Biobancos marinos: cómo los laboratorios congelan océanos para salvar especies del cambio climático

Mientras el cambio climático acelera la transformación de los océanos, científicos alrededor del mundo almacenan organismos marinos a temperaturas ultrabajas en biobancos especializados. Estos laboratorios preservan desde corales hasta microalgas, permitiendo futuras investigaciones y estrategias de restauración de ecosistemas degradados. Sin embargo, la iniciativa plantea preguntas sobre la propiedad de estos recursos biológicos y los derechos de las comunidades indígenas.
Los océanos cambian a ritmo acelerado y la biodiversidad marina corre riesgo. Por eso los biobancos marinos se han convertido en una apuesta científica para detener el deterioro: son laboratorios especializados que almacenan organismos vivos y material genético en condiciones de criopreservación, es decir, a temperaturas extremadamente bajas que funcionan como un "congelador del tiempo".

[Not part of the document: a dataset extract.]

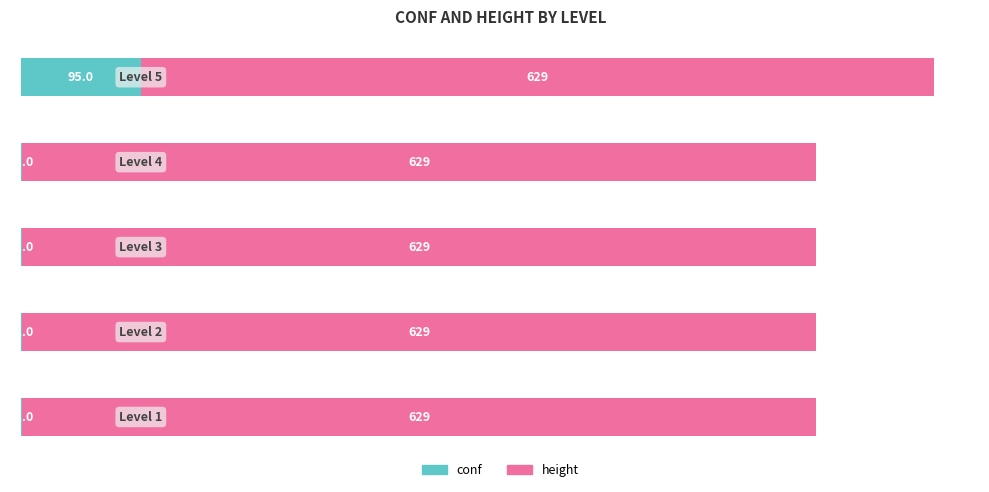

What is the sum of all conf values?

99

Según reportes de RFI, el Centro Europeo de Recursos Biológicos Marinos (EMBRC) explicó que esta tecnología conserva especies tal como fueron recolectadas del mar, evitando los cambios que sufrirían si permanecieran vivas en cultivos de laboratorio. Nicolas Pade, director del EMBRC, aseguró que la criopreservación permite "detener el tiempo", manteniendo las características que los organismos tenían en su entorno natural. Sin embargo, Pade también advirtió sobre una realidad preocupante: "Probablemente estamos perdiendo sin saber qué es lo que estamos perdiendo", señalando que muchas especies podrían desaparecer antes de ser estudiadas.

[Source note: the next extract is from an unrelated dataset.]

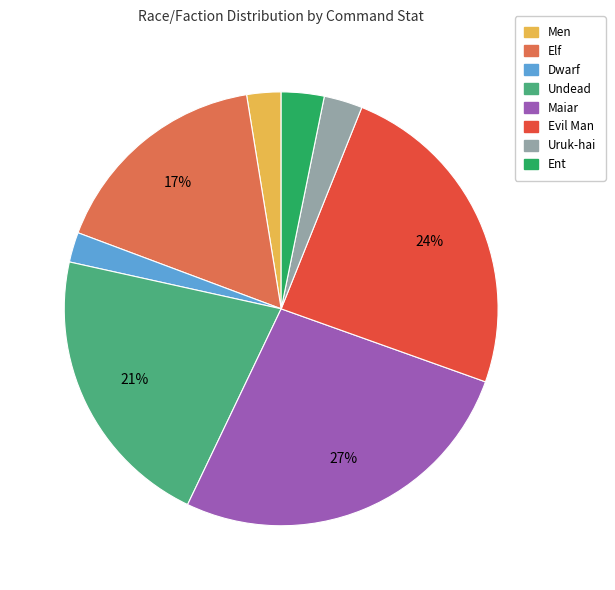

Which slice is the largest?

Maiar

El desafío va más allá de congelar organismos individuales. Pade explicó que la mayoría de los microorganismos viven en simbiosis y dependen de comunidades completas. Congelar esas interacciones representa un reto científico mucho mayor porque preservar una sola especie no es suficiente para conservar el funcionamiento completo de un ecosistema marino.
En Australia, los investigadores han encontrado aplicaciones prácticas. El Instituto Australiano de Ciencias Marinas recolecta óvulos y espermatozoides de coral durante el desove anual, los fecunda en laboratorio y reintroduce los corales jóvenes en arrecifes degradados. El país inauguró su primer biobanco de coral congelado en 2012 y ahora también almacena muestras de bosques de algas, arrecifes de ostras y praderas de pastos marinos, todos ecosistemas afectados por el aumento de la temperatura oceánica. La Gran Barrera de Coral ha experimentado seis episodios de blanqueamiento masivo desde 2016, en los que los corales expulsan las algas con las que viven en relación simbiótica, reduciéndose así sus posibilidades de sobrevivir.
En el Caribe ya utilizan esperma de coral criopreservado para fecundar ejemplares en arrecifes donde las poblaciones han disminuido tanto que la reproducción natural es insuficiente. Los investigadores también conservan algas microscópicas más resistentes al calor para fortalecer la capacidad de adaptación de los corales frente al cambio climático. Los modelos científicos indican que incorporar corales con mayor resistencia térmica podría aumentar las probabilidades de mantener la salud de la Gran Barrera de Coral en las próximas décadas.
El crecimiento de estos biobancos también ha generado un debate importante sobre la propiedad de las muestras biológicas. En Australia, el Instituto Australiano de Ciencias Marinas desarrolló en 2022 un protocolo junto al pueblo Woppaburra para garantizar que las comunidades indígenas mantengan la propiedad y custodia cultural de los corales extraídos de sus territorios marinos tradicionales. Esta iniciativa reconoce que la preservación de la biodiversidad no puede ser ajena a los derechos de las comunidades que históricamente han cuidado estos ecosistemas.